Speaking at BT on Wednesday 3 August, Transport Minister, Norman Baker urged commuters and businesses in London to think differently about how they travel during the Olympic Games, as he marked a year to go to what is likely to be one of the busiest days on the transport network.

Mr Baker has clearly been thinking along these lines for some time. According to an article in April this year by The Guardian’s Whitehall Correspondent, Polly Curtis, Mr Baker was looking to dramatically reduce rush hour in London and across the country by persuading companies to allow employees to work from home, come into the office earlier/later and leave earlier/later.

In the article Mr Baker said, “It is crazy these days for people to go to work when work can come to people. It’s even crazier that we all travel on the same day at the same time. We should be able to spread the peak across different times.”
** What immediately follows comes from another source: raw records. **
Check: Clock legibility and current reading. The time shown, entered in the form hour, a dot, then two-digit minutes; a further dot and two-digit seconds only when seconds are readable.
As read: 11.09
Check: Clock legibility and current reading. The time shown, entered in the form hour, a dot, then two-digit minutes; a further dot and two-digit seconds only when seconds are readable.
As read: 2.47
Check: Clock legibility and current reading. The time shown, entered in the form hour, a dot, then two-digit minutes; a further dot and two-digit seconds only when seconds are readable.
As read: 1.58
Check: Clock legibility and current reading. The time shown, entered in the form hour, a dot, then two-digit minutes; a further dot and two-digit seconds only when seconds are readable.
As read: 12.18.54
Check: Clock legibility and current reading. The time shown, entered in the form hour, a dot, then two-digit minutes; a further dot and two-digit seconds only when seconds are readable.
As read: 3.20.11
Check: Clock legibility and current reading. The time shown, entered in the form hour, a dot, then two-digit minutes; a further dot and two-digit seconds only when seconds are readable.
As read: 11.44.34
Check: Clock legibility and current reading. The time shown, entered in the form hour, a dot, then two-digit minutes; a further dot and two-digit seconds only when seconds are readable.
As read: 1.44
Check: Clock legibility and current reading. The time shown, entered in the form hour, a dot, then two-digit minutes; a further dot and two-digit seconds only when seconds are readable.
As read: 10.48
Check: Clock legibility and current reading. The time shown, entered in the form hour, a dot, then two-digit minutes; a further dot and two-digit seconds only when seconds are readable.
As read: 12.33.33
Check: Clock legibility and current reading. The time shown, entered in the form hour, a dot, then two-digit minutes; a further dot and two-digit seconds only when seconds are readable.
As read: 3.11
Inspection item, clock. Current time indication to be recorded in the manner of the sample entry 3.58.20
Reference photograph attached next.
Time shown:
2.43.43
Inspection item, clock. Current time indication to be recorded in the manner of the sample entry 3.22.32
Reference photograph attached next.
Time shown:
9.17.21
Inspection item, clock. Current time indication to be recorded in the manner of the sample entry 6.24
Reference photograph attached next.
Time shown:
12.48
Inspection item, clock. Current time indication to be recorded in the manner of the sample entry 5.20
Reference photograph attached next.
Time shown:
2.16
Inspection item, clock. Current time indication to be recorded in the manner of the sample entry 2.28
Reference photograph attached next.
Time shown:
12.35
The plan to stagger rush hour is driven in part by the need to reduce carbon emissions. But Curtis’ article tells us that ‘ministers are also warning that there is urgency to fast-track changes to the rush hour because of the Olympics.’ 

Apparently, it would be ‘impossible’ for the capital to cope with the expected number of visitors to the Olympics plus all of us who may be trying to go about our business as normal.

As well as businesses allowing flexible working another option mentioned is the increased use of video conferencing which might mean ‘that employees don’t have to leave home at all’.

To ensure that businesses consider the role they can play in helping to reduce travelling to and from the office, and not just during the Olympics, it is crucial that they are made aware of all of the technology options that are available to help make this a viable proposition. 

It seems to me that whenever the technologies which enable employees to work from home are mentioned, the focus is always on video conferencing. There is no doubt that for a very small number of large companies video conferencing has become a useful business tool but mainstream adoption has never really been achieved.

The technology that is overlooked as a key business communications tool and which allows those working from home to work as effectively and productively as if they were in the office is the plain old telephone.

The plain old telephone, either fixed or mobile, allows us to hold an audio conference to bring together all the people that someone working from home needs to communicate with: office based colleagues, suppliers or customers.

The telephone combined with access to a PC or laptop and a broad band connection allows us to hold an audio and web conference. We can hear everyone and by accessing a web conferencing solution, we can also share information, just as if everyone was sitting around the same meeting room table.

It is not always necessary to ‘see’ the people we need to meet with and the majority of business meetings can successfully take place using audio and web conferencing.

So businesses, especially smaller businesses, must not be put off from considering how to implement flexible working, by thinking that often complex and expensive video conferencing solutions are the only answer. 

It is still much easier and more cost effective for home workers to simply pick up the phone, and share documents via the Internet.

Let’s hope that the 2012 London Olympics will provide the big push businesses need to deploy flexible working practices as the norm thereby helping to reduce rush hour and carbon emissions.